### Extracted entries
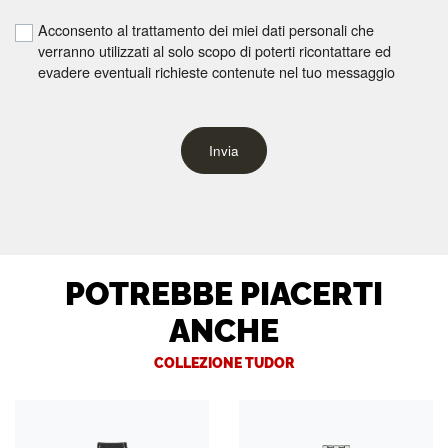
Acconsento al trattamento dei miei dati personali che
verranno utilizzati al solo scopo di poterti ricontattare ed
evadere eventuali richieste contenute nel tuo messaggio
Invia
POTREBBE PIACERTI
ANCHE
COLLEZIONE TUDOR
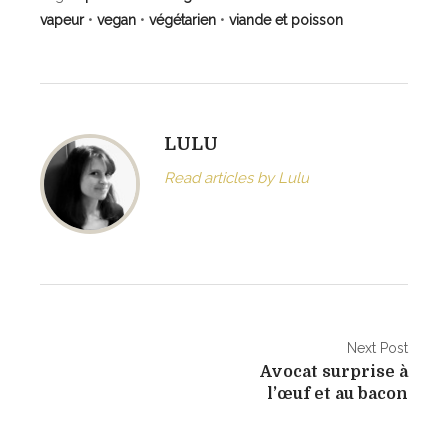
vapeur
•
vegan
•
végétarien
•
viande et poisson
LULU
Read articles by Lulu
N
Next Post
Avocat surprise à
a
l’œuf et au bacon
v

### Work task
Leaving out all pictures, transcribe the listing exactly.

### Completed exercise
Acconsento al trattamento dei miei dati personali che
verranno utilizzati al solo scopo di poterti ricontattare ed
evadere eventuali richieste contenute nel tuo messaggio
Invia
POTREBBE PIACERTI
ANCHE
COLLEZIONE TUDOR
vapeur
•
vegan
•
végétarien
•
viande et poisson
LULU
Read articles by Lulu
N
Next Post
Avocat surprise à
a
l’œuf et au bacon
v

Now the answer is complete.